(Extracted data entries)
══════

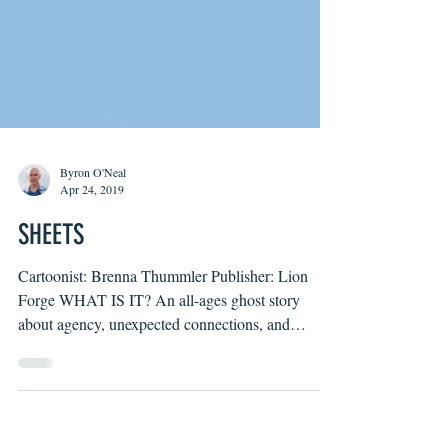
Byron O'Neal
Apr 24, 2019
SHEETS
Cartoonist: Brenna Thummler Publisher: Lion
Forge WHAT IS IT? An all-ages ghost story
about agency, unexpected connections, and
learning...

══════

◆ What is being asked
Copy out the lines beginning at the one that contains "about agency, unexpected connections, and". Stop at the final line of the data, and include it.

◆ Completed task
about agency, unexpected connections, and
learning...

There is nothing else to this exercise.